Write out the data exactly, keeping every line.

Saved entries
----
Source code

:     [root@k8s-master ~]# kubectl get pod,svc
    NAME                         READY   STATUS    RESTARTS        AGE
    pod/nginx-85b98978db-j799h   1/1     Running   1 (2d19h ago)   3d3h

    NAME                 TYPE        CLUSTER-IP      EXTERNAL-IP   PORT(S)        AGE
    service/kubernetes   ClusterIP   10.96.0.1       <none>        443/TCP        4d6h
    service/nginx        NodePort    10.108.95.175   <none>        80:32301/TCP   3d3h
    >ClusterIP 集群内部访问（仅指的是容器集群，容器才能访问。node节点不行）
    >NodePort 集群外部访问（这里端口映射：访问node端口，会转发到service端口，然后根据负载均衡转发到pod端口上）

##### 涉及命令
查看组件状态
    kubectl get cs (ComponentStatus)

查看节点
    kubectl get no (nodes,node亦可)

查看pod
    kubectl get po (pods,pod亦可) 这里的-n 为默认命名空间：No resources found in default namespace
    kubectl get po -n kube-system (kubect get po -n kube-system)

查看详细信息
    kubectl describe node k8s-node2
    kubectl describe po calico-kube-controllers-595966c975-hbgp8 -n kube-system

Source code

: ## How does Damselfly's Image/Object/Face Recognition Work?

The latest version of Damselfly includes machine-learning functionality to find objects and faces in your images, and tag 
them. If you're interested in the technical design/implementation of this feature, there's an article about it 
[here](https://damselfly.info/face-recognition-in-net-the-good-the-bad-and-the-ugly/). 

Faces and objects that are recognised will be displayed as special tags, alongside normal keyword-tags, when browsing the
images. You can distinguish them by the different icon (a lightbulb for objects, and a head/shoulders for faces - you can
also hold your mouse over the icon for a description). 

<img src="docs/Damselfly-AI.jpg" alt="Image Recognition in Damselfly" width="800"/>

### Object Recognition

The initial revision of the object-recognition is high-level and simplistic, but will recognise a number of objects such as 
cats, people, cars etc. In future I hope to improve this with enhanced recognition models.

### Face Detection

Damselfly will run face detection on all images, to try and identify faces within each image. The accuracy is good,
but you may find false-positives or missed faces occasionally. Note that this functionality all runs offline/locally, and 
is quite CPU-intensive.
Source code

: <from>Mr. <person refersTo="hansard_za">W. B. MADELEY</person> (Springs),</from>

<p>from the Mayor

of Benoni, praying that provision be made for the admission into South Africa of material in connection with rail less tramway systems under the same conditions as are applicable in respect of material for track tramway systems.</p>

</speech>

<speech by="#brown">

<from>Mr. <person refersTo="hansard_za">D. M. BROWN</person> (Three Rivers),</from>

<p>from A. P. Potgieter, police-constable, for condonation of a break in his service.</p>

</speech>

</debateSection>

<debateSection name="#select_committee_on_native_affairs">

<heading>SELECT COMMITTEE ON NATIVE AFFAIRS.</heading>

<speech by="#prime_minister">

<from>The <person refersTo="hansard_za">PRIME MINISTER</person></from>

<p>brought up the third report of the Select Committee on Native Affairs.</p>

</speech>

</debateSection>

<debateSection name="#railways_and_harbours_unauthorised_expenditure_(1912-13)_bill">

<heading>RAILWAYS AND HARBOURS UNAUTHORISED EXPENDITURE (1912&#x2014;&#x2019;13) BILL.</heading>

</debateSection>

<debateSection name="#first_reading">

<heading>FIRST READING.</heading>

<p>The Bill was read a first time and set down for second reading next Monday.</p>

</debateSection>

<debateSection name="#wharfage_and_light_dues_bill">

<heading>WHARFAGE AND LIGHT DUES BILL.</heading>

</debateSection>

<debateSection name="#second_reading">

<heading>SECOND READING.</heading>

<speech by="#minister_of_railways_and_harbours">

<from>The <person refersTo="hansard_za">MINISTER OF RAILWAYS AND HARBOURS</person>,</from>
----
* **Solution to the exercise**
Source code

:     [root@k8s-master ~]# kubectl get pod,svc
    NAME                         READY   STATUS    RESTARTS        AGE
    pod/nginx-85b98978db-j799h   1/1     Running   1 (2d19h ago)   3d3h

    NAME                 TYPE        CLUSTER-IP      EXTERNAL-IP   PORT(S)        AGE
    service/kubernetes   ClusterIP   10.96.0.1       <none>        443/TCP        4d6h
    service/nginx        NodePort    10.108.95.175   <none>        80:32301/TCP   3d3h
    >ClusterIP 集群内部访问（仅指的是容器集群，容器才能访问。node节点不行）
    >NodePort 集群外部访问（这里端口映射：访问node端口，会转发到service端口，然后根据负载均衡转发到pod端口上）

##### 涉及命令
查看组件状态
    kubectl get cs (ComponentStatus)

查看节点
    kubectl get no (nodes,node亦可)

查看pod
    kubectl get po (pods,pod亦可) 这里的-n 为默认命名空间：No resources found in default namespace
    kubectl get po -n kube-system (kubect get po -n kube-system)

查看详细信息
    kubectl describe node k8s-node2
    kubectl describe po calico-kube-controllers-595966c975-hbgp8 -n kube-system

Source code

: ## How does Damselfly's Image/Object/Face Recognition Work?

The latest version of Damselfly includes machine-learning functionality to find objects and faces in your images, and tag 
them. If you're interested in the technical design/implementation of this feature, there's an article about it 
[here](https://damselfly.info/face-recognition-in-net-the-good-the-bad-and-the-ugly/). 

Faces and objects that are recognised will be displayed as special tags, alongside normal keyword-tags, when browsing the
images. You can distinguish them by the different icon (a lightbulb for objects, and a head/shoulders for faces - you can
also hold your mouse over the icon for a description). 

<img src="docs/Damselfly-AI.jpg" alt="Image Recognition in Damselfly" width="800"/>

### Object Recognition

The initial revision of the object-recognition is high-level and simplistic, but will recognise a number of objects such as 
cats, people, cars etc. In future I hope to improve this with enhanced recognition models.

### Face Detection

Damselfly will run face detection on all images, to try and identify faces within each image. The accuracy is good,
but you may find false-positives or missed faces occasionally. Note that this functionality all runs offline/locally, and 
is quite CPU-intensive.
Source code

: <from>Mr. <person refersTo="hansard_za">W. B. MADELEY</person> (Springs),</from>

<p>from the Mayor

of Benoni, praying that provision be made for the admission into South Africa of material in connection with rail less tramway systems under the same conditions as are applicable in respect of material for track tramway systems.</p>

</speech>

<speech by="#brown">

<from>Mr. <person refersTo="hansard_za">D. M. BROWN</person> (Three Rivers),</from>

<p>from A. P. Potgieter, police-constable, for condonation of a break in his service.</p>

</speech>

</debateSection>

<debateSection name="#select_committee_on_native_affairs">

<heading>SELECT COMMITTEE ON NATIVE AFFAIRS.</heading>

<speech by="#prime_minister">

<from>The <person refersTo="hansard_za">PRIME MINISTER</person></from>

<p>brought up the third report of the Select Committee on Native Affairs.</p>

</speech>

</debateSection>

<debateSection name="#railways_and_harbours_unauthorised_expenditure_(1912-13)_bill">

<heading>RAILWAYS AND HARBOURS UNAUTHORISED EXPENDITURE (1912&#x2014;&#x2019;13) BILL.</heading>

</debateSection>

<debateSection name="#first_reading">

<heading>FIRST READING.</heading>

<p>The Bill was read a first time and set down for second reading next Monday.</p>

</debateSection>

<debateSection name="#wharfage_and_light_dues_bill">

<heading>WHARFAGE AND LIGHT DUES BILL.</heading>

</debateSection>

<debateSection name="#second_reading">

<heading>SECOND READING.</heading>

<speech by="#minister_of_railways_and_harbours">

<from>The <person refersTo="hansard_za">MINISTER OF RAILWAYS AND HARBOURS</person>,</from>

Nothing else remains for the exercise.